AIM OF THE TASK.
Locate the line containing "[52,169,501,184] [52,194,120,207] //" in the material below; repeat it and every line after it, exactly as written.

====

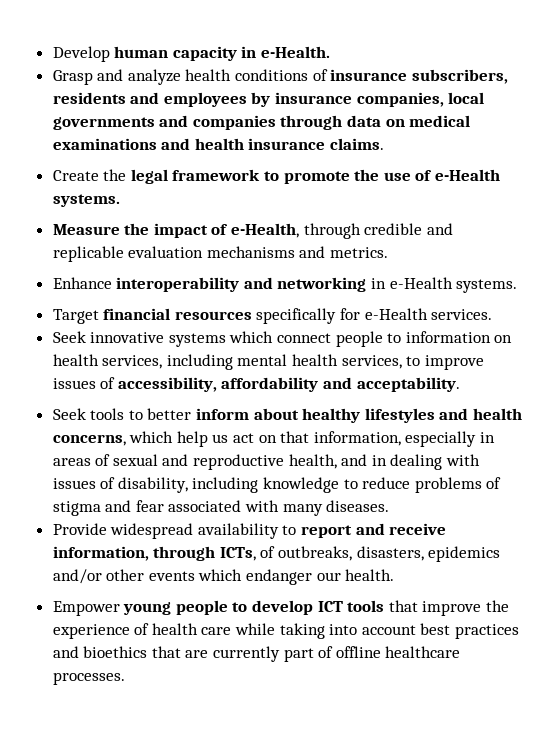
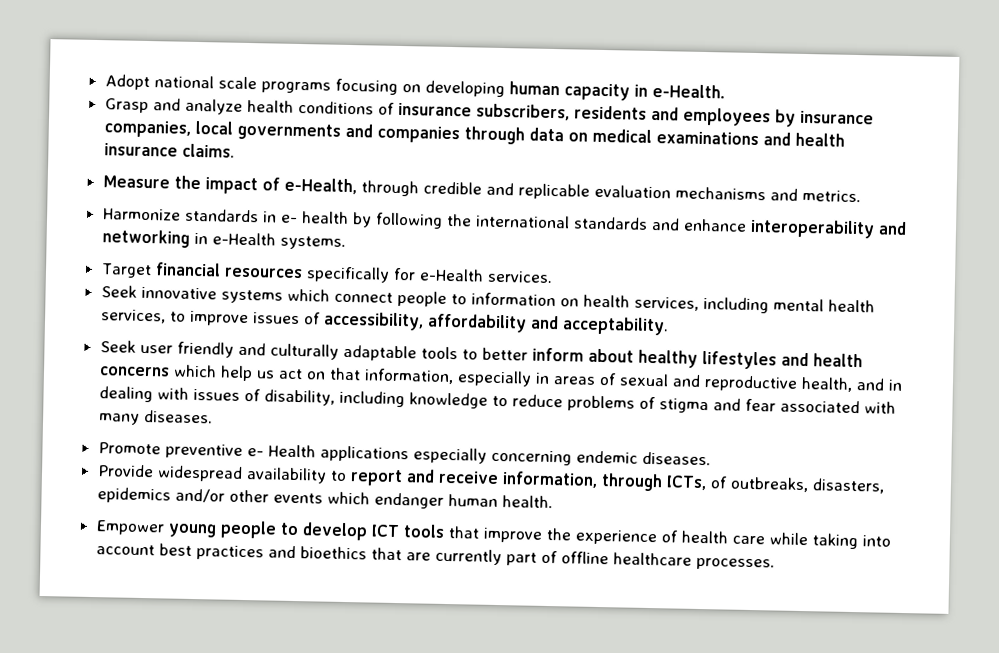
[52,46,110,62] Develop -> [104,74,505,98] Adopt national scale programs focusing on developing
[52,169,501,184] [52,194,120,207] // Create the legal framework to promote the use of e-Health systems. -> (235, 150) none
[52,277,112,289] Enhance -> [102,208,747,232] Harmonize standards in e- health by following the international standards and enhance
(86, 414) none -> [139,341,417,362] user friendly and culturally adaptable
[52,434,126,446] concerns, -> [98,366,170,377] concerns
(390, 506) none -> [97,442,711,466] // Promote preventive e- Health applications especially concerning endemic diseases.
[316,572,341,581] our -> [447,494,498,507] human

====

TASK OUTPUT.
[52,169,501,184] [52,194,120,207] // Create the legal framework to promote the use of e-Health systems. -> (235, 150) none
[52,277,112,289] Enhance -> [102,208,747,232] Harmonize standards in e- health by following the international standards and enhance
(86, 414) none -> [139,341,417,362] user friendly and culturally adaptable
[52,434,126,446] concerns, -> [98,366,170,377] concerns
(390, 506) none -> [97,442,711,466] // Promote preventive e- Health applications especially concerning endemic diseases.
[316,572,341,581] our -> [447,494,498,507] human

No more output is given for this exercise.